SELECTED TEXT:
+ + + + + + +

And LaBella said absolutely not. And he was very firm on this. That her decision was a reasonable decision, in her judgment -- in his judgment, I mean. And he had no question that it was based on politics. So this is a Reno decision not a Gore decision. And I credit her with tremendous independence and she is not going to be pushed around by the media, by the Bush people, by Arlen Specter, by me. She is not going to be pushed in any direction, and she should be -- shouldn't be. BLITZER: Senator Domenici, you're shaking your head.

DOMENICI: Well, first, I didn't get to say, congratulations. I hope I get to meet the grandchild soon.

LEVIN: Well, she's all of a week old. She's looking at us today. She's a week old.

DOMENICI: Great, let me just say this. You can put this off as independent Janet Reno, but the truth of the matter is, she is an appointee of the president of the United States. There are two people internal to her investigative staff that have recommended an independent counsel on the basis of what we know today, and to say she wouldn't do it, begs the question.

Why isn't she doing it? You think it is because she is independent. I think it is because she is independent and obviously she is beholden to the president of the United States. There can't be any doubt about that.

+ + + + + + +

PROVIDED ENTRIES:
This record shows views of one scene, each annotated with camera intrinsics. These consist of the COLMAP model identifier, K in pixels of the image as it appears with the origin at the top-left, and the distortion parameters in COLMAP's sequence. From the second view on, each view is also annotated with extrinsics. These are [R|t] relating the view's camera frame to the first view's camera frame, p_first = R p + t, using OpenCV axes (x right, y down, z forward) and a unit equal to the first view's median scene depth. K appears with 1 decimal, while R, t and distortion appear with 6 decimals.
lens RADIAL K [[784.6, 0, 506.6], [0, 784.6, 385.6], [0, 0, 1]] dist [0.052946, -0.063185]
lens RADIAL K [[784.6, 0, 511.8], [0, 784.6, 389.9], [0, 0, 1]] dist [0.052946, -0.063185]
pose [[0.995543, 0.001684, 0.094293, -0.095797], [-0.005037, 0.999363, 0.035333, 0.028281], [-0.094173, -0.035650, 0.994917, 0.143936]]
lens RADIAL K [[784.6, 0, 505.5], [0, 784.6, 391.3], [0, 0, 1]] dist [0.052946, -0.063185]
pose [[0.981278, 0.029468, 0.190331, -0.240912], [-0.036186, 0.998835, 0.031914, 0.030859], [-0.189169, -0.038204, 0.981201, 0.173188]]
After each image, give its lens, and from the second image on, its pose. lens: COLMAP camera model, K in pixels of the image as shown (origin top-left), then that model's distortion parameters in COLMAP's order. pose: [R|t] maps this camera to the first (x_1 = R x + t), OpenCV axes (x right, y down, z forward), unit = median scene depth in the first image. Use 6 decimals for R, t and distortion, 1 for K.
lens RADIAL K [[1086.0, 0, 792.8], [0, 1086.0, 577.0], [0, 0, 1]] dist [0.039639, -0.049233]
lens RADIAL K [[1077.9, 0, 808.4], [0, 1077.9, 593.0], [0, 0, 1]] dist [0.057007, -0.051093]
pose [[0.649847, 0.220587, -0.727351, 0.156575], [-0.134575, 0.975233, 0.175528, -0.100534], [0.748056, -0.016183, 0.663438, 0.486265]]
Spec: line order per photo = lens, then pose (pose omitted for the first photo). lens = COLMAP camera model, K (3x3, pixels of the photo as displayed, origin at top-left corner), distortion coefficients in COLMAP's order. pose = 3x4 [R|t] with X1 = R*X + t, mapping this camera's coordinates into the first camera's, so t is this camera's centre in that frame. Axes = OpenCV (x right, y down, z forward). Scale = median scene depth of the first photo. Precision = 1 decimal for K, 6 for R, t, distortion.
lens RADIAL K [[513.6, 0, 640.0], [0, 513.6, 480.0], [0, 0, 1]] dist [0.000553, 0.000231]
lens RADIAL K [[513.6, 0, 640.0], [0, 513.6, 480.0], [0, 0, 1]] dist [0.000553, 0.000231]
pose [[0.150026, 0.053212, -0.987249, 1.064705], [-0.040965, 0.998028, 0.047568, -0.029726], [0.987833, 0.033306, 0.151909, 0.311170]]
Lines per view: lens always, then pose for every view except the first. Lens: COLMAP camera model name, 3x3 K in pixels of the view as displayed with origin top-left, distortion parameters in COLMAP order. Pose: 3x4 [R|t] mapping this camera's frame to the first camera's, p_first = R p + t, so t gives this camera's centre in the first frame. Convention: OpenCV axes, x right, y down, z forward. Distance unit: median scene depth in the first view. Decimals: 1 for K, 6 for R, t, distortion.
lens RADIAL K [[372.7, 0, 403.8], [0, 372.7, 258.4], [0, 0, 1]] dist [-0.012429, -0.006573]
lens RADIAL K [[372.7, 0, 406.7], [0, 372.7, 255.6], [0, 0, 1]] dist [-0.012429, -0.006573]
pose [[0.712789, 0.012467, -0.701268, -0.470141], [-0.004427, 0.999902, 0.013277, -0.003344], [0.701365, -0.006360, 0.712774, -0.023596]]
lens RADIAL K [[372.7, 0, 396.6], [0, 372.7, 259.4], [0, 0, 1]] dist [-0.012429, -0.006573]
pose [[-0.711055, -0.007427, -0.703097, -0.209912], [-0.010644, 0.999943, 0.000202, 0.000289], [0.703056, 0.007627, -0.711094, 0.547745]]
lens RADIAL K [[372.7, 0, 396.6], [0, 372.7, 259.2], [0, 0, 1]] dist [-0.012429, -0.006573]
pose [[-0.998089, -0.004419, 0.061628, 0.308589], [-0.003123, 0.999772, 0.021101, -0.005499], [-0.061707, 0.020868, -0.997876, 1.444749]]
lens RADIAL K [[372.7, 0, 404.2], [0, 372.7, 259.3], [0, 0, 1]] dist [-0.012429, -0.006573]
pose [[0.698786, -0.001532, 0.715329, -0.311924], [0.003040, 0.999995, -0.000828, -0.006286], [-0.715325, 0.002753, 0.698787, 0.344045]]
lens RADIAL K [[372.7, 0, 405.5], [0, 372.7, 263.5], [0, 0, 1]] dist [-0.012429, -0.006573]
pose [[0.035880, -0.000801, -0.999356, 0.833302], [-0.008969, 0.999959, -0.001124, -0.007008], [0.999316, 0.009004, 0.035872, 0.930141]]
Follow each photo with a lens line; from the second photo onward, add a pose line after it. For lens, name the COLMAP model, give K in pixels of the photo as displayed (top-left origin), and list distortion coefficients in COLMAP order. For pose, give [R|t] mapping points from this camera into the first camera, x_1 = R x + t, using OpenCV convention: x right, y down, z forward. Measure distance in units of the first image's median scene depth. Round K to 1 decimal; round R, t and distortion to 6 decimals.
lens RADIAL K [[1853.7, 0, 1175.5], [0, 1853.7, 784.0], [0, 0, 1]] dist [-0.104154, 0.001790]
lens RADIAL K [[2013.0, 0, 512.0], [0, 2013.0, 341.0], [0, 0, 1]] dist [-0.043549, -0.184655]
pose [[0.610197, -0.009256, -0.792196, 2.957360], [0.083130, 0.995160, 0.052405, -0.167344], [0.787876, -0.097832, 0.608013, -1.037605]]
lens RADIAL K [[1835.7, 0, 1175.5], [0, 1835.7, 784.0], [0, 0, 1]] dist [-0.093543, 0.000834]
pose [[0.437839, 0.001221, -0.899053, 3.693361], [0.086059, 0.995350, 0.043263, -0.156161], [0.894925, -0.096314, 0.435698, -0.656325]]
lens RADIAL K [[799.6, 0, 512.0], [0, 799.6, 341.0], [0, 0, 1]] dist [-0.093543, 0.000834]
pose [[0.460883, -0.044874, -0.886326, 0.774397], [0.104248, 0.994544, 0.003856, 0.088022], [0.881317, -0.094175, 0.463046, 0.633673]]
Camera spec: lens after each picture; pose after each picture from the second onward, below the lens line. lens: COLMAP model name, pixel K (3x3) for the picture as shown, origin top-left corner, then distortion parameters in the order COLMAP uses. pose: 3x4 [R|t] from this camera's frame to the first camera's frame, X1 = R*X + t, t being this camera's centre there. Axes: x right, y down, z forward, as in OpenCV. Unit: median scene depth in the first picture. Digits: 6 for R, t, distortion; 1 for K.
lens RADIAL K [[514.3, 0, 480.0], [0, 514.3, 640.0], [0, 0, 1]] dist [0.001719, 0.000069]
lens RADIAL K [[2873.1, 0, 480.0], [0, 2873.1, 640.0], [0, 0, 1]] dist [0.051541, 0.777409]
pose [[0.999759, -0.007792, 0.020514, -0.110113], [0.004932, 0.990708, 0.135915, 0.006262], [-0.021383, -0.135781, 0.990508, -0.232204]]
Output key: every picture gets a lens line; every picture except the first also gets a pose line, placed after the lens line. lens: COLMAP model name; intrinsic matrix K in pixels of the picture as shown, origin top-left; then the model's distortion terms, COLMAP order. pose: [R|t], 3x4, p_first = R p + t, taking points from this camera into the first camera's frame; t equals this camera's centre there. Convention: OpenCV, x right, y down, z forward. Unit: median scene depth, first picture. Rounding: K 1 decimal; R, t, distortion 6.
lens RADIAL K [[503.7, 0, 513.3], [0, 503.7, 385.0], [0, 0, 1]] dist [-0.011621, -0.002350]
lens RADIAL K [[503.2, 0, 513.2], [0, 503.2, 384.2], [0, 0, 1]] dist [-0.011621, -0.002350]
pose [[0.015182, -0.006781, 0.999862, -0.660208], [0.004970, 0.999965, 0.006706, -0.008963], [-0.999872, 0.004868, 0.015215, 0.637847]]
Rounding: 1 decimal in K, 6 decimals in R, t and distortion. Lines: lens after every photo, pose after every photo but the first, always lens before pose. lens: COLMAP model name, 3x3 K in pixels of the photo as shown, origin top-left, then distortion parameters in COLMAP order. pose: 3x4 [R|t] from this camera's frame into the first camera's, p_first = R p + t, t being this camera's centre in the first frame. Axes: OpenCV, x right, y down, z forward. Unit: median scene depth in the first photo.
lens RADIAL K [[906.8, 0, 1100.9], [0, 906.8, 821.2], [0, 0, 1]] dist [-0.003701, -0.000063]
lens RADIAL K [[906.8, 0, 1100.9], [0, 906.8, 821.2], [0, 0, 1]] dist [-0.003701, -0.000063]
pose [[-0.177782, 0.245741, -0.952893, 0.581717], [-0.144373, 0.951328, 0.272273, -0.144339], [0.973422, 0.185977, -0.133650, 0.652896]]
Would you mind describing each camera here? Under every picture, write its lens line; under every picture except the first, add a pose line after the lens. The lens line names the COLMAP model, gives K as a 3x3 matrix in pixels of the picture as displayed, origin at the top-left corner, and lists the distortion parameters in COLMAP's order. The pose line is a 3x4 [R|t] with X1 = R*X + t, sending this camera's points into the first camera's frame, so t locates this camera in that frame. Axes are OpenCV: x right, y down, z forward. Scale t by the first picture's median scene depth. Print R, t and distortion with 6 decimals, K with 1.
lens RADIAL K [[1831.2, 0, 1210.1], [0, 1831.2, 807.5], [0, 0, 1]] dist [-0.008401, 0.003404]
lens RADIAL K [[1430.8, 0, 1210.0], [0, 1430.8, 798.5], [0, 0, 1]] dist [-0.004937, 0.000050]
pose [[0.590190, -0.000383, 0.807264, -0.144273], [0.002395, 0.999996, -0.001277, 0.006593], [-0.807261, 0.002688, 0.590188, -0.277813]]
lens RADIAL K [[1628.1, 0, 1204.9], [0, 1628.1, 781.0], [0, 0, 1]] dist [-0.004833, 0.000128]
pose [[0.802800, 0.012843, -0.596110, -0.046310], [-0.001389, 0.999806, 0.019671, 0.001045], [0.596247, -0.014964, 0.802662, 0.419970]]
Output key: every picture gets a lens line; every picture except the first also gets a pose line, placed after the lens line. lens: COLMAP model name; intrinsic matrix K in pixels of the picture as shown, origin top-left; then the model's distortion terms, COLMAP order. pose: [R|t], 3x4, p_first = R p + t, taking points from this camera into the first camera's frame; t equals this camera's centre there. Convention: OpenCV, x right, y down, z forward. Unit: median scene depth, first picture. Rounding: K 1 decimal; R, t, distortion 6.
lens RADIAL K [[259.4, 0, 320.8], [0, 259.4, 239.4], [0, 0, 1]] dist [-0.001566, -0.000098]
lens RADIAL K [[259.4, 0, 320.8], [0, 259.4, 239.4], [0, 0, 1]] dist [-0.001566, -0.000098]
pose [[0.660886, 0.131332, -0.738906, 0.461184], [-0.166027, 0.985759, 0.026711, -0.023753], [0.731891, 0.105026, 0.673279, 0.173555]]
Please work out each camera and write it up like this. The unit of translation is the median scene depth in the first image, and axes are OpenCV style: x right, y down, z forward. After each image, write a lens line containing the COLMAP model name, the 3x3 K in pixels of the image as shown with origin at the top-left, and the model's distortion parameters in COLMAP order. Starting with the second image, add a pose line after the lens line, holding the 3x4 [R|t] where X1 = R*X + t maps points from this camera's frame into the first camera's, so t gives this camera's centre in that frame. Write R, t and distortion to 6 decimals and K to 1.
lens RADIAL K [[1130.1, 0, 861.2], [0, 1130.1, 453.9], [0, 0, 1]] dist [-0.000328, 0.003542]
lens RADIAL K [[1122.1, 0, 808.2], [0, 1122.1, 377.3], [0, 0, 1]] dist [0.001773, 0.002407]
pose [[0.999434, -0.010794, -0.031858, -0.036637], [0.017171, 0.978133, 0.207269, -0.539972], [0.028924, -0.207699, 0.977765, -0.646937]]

+ + + + + + +

TASKS TO COMPLETE:
**A)** In the records, rewrite the stretch from the line containing "After each image, give" through the line containing "dist [0.039639, -0.049233]", swapping "image" for "view" and leaving everything else as it is.
**B)** Carry the exchange on Janet Reno's independent counsel decision forward from its last line.
The records have nothing to do with the transcript.

TASK ANSWERS:
**A)**
After each view, give its lens, and from the second view on, its pose. lens: COLMAP camera model, K in pixels of the view as shown (origin top-left), then that model's distortion parameters in COLMAP's order. pose: [R|t] maps this camera to the first (x_1 = R x + t), OpenCV axes (x right, y down, z forward), unit = median scene depth in the first view. Use 6 decimals for R, t and distortion, 1 for K.
lens RADIAL K [[1086.0, 0, 792.8], [0, 1086.0, 577.0], [0, 0, 1]] dist [0.039639, -0.049233]

**B)**
LEVIN: Well, why don't we listen to LaBella? This is what he said on "Meet the Press" in April. He said, I don't believe that the attorney general in any way, shape, or form was protecting anybody, or anybody else at the Justice Department was politically protecting anybody. That is LaBella. If you want to rely on LaBella, rely on his conclusions.

BLITZER: But senator, he was just on this program and he agreed with Mr. Conrad, one of his successors. He agreed with Louis Freeh. He agreed with Robert Litt, other career prosecutors at the Justice Department, that the only way to get to the bottom of this is for special counsel, some independent prosecutor, to look into it.

LEVIN: That is his recommendation to the attorney general. She has to make the decision. She has never been reluctant to pick independent counsel. She's picked a host of them where she thought the law was, requiring it or was appropriate. But listen to LaBella again. You didn't ask him the key question, Wolf, which is whether he believes the motivation in her decision in any way is political. And he said just a couple months ago and I'm sure will repeat it if you ask, there is no evidence in his mind, there is no belief that she is trying to politically protect anybody in reaching her independent conclusion.

DOMENICI: Well, if she isn't, why don't we go ahead and do it, if she's not protecting anyone. Let the American people hear it all and get the answers on it all. That is the issue.

LEVIN: It is not we. It is not me and it's not Arlen Specter and it's not you. It is the attorney general who has the responsibility under law and she calls them as she sees them.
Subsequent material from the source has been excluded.